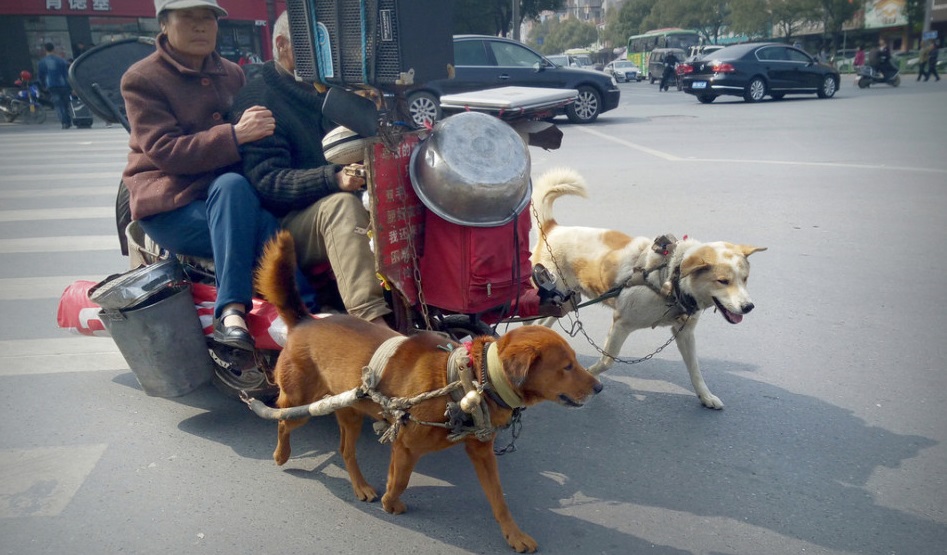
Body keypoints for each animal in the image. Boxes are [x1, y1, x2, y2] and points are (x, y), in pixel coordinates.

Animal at [256, 230, 604, 552]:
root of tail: (305, 321)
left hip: (349, 411)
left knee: (345, 450)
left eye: (575, 361)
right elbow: (400, 480)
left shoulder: (482, 452)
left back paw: (360, 486)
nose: (599, 387)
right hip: (301, 402)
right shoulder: (405, 445)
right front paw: (390, 502)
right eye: (567, 366)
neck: (467, 380)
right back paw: (281, 454)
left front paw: (513, 535)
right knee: (283, 421)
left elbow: (499, 500)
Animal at [528, 167, 768, 410]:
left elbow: (695, 371)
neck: (670, 275)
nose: (748, 307)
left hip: (566, 302)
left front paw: (706, 396)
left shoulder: (685, 334)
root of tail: (553, 228)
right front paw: (590, 374)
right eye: (723, 281)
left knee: (544, 325)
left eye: (745, 279)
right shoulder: (621, 323)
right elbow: (607, 361)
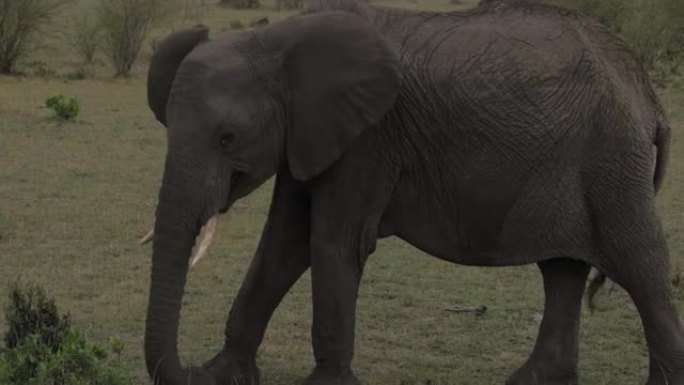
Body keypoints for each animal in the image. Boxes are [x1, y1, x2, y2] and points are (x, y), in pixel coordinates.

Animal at [142, 0, 680, 384]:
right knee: (562, 269)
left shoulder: (368, 141)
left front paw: (324, 384)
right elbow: (282, 245)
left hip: (613, 158)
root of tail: (647, 93)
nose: (187, 372)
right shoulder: (310, 135)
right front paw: (223, 374)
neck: (276, 42)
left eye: (227, 138)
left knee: (640, 266)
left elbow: (332, 244)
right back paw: (534, 380)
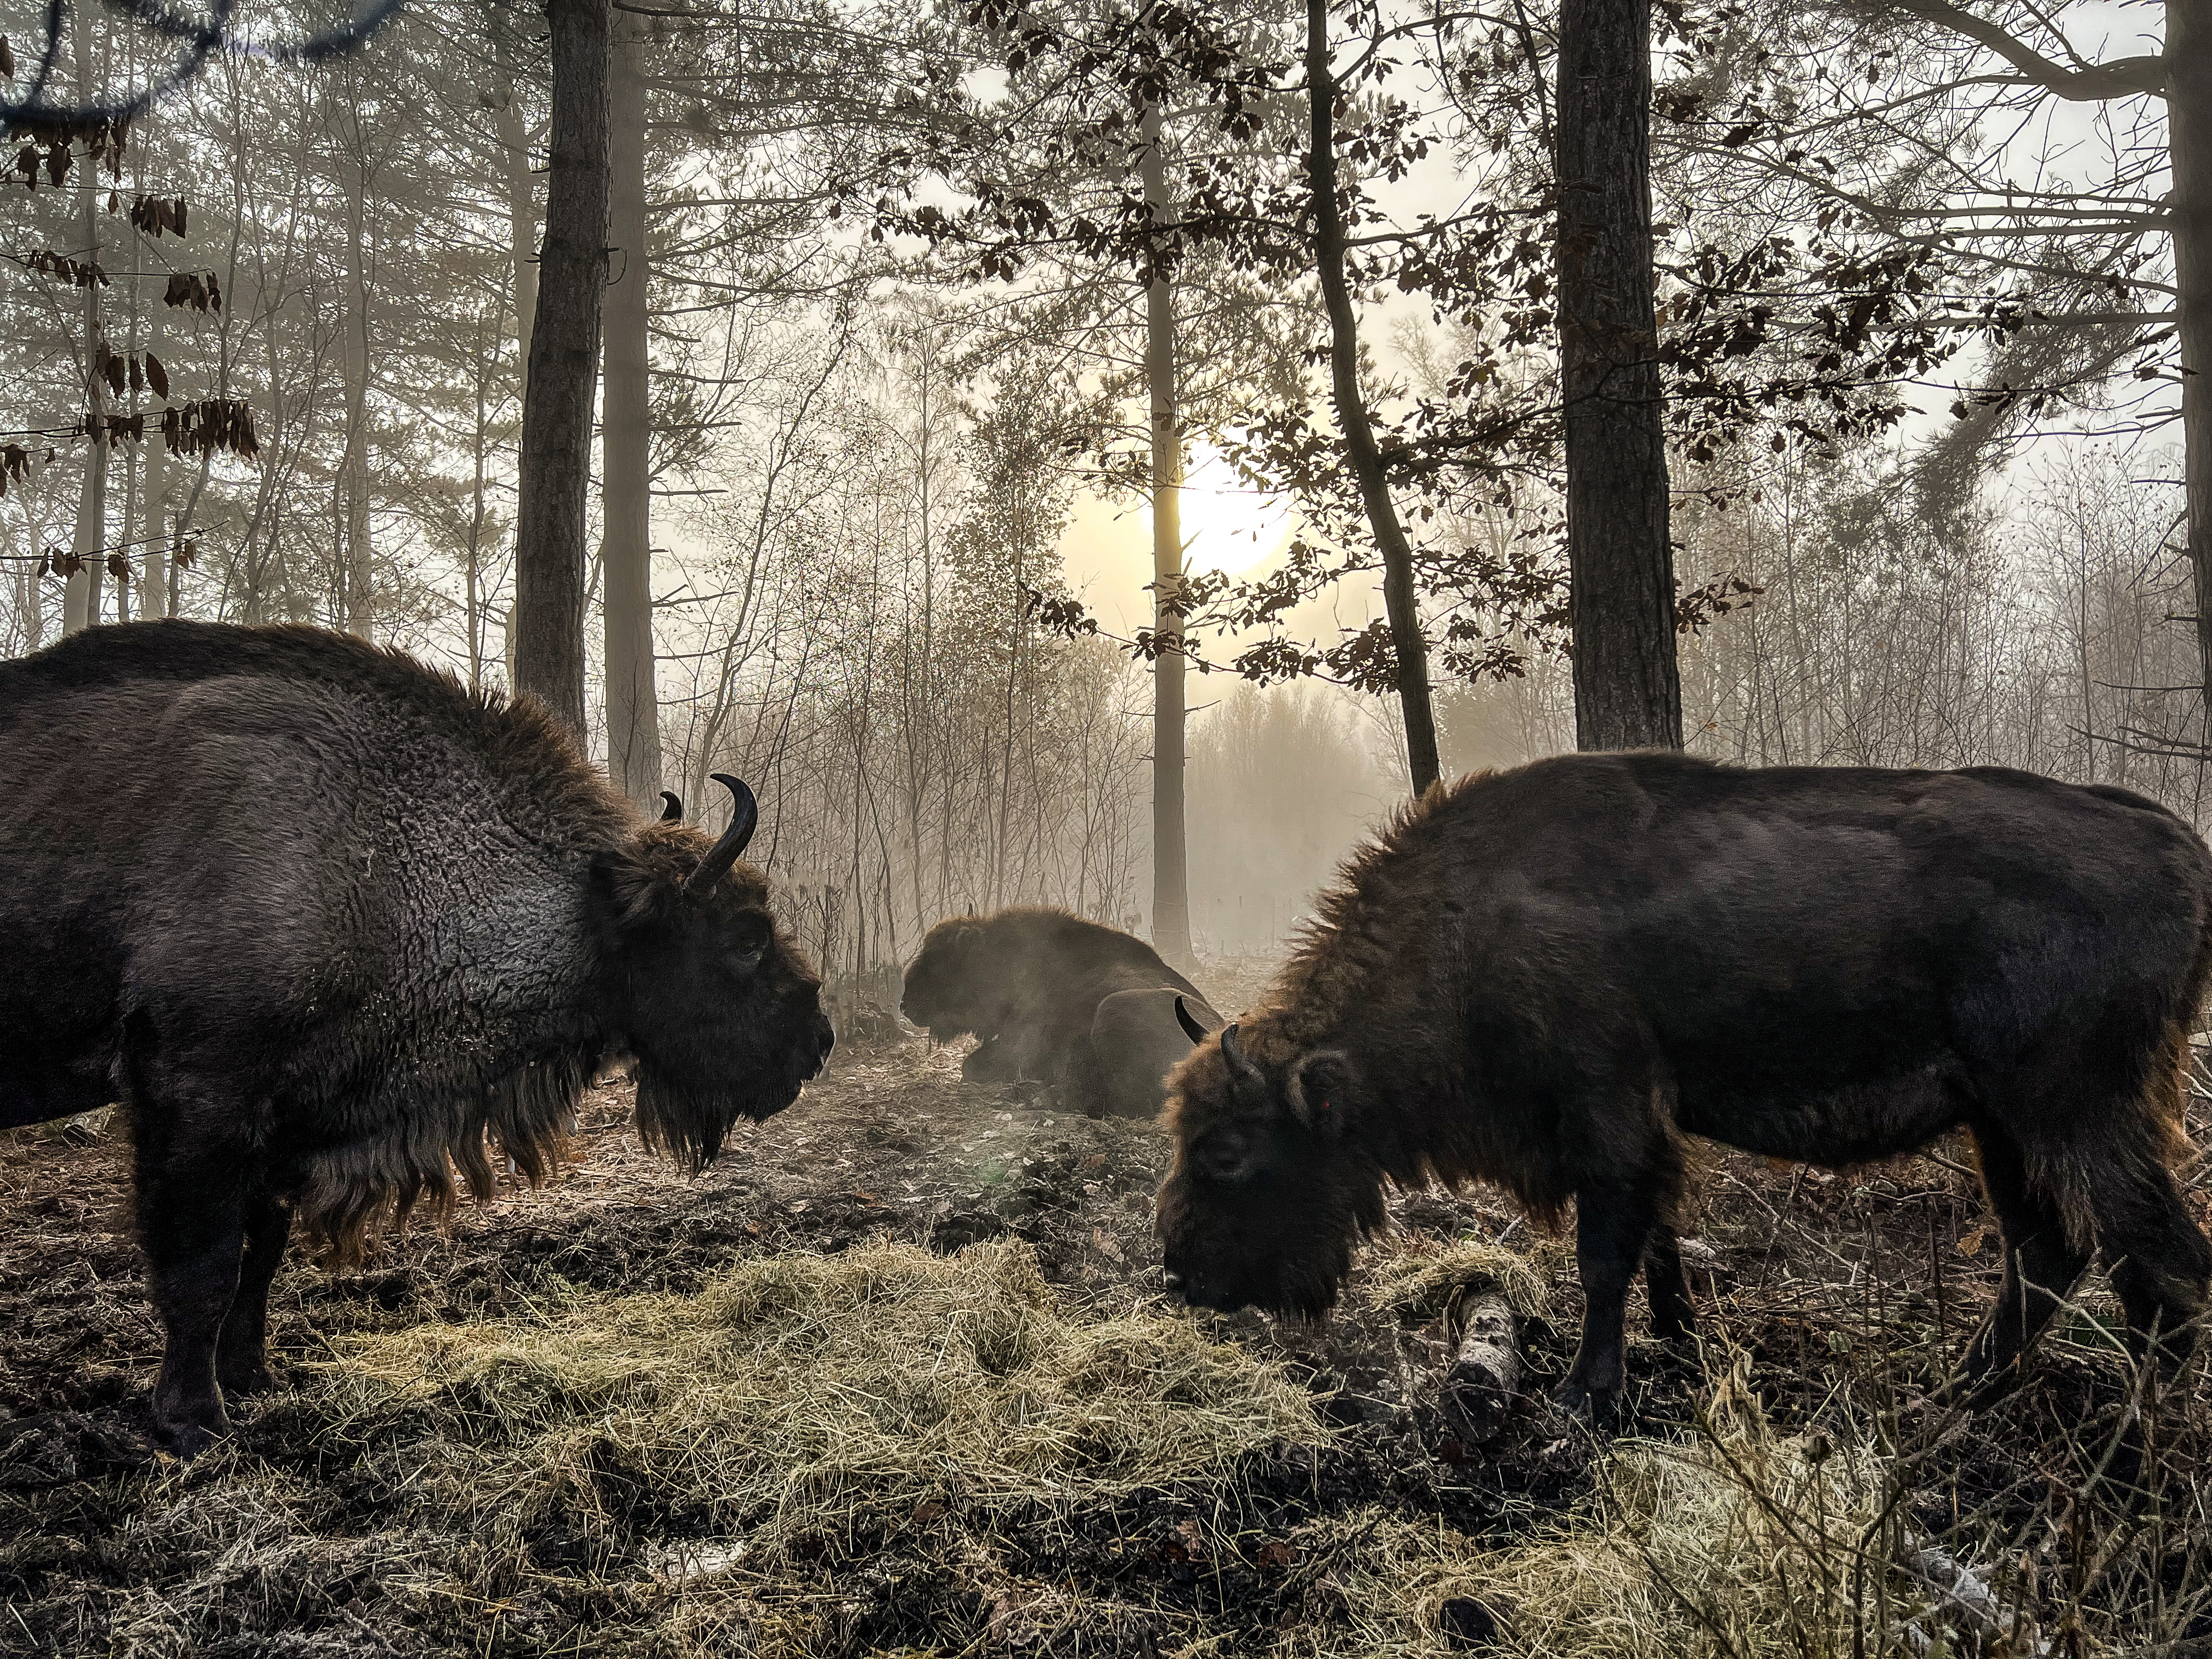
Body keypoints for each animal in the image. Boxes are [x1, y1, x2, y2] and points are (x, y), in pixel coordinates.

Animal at [1, 620, 834, 1451]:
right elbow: (201, 1267)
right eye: (747, 936)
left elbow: (260, 1252)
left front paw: (252, 1377)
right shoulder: (196, 1097)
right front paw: (195, 1421)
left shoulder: (279, 1120)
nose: (819, 1041)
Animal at [901, 907, 1222, 1118]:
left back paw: (1037, 1096)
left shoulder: (1018, 1047)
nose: (904, 1004)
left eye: (941, 960)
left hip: (1113, 1008)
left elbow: (970, 1066)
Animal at [1158, 752, 2212, 1417]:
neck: (1466, 929)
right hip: (2002, 1123)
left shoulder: (1607, 1116)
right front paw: (1677, 1342)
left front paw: (1584, 1393)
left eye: (1227, 1151)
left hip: (2075, 1111)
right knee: (2049, 1251)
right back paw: (1954, 1396)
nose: (1182, 1272)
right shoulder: (1643, 1133)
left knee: (2159, 1265)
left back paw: (2131, 1449)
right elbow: (1656, 1242)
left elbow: (1602, 1255)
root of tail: (2177, 843)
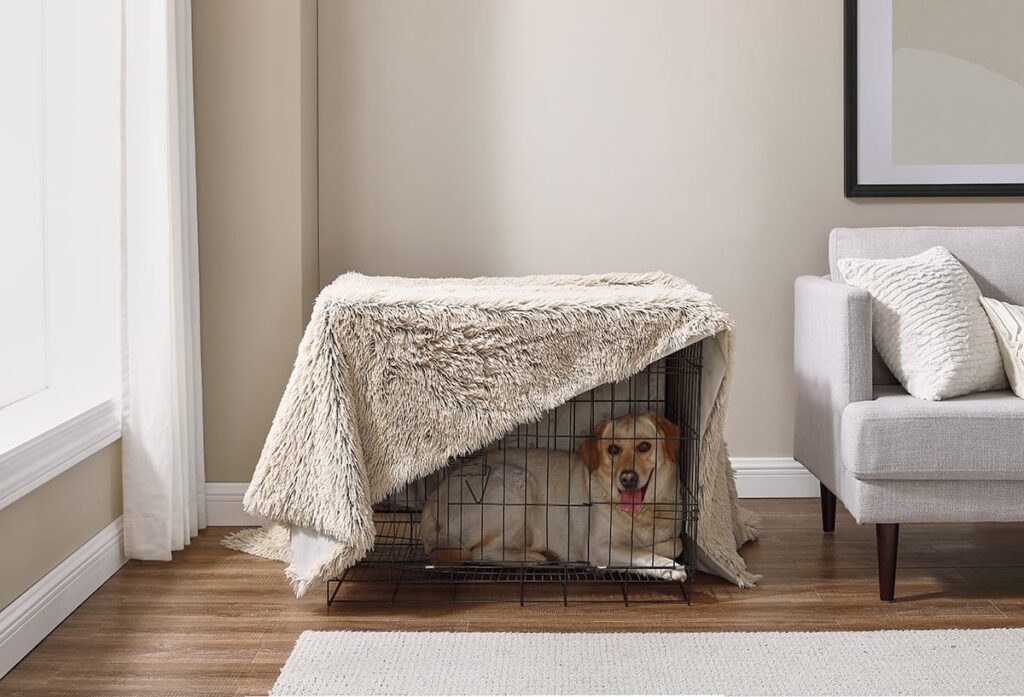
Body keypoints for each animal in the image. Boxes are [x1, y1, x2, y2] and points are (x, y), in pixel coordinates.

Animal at [419, 411, 692, 577]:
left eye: (644, 446)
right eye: (613, 449)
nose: (627, 478)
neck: (643, 512)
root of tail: (432, 498)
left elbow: (675, 542)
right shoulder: (598, 548)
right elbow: (642, 554)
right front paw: (669, 567)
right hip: (515, 484)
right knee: (479, 553)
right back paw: (533, 558)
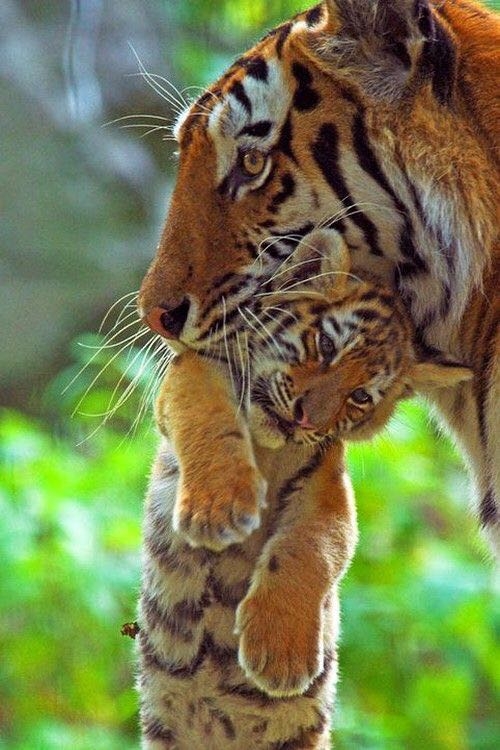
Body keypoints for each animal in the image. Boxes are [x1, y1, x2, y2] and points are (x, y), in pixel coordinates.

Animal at [138, 229, 472, 748]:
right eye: (324, 345)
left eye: (360, 397)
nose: (305, 419)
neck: (270, 449)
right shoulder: (194, 369)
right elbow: (206, 416)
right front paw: (218, 511)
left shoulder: (328, 490)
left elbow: (311, 550)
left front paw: (281, 660)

=-=-=-=-=

| EXERCISE PROMPT |
Look through the entries and give the number of lines containing the word "tail". Add nothing else.

| SOLUTION FOR THIS PROBLEM |
5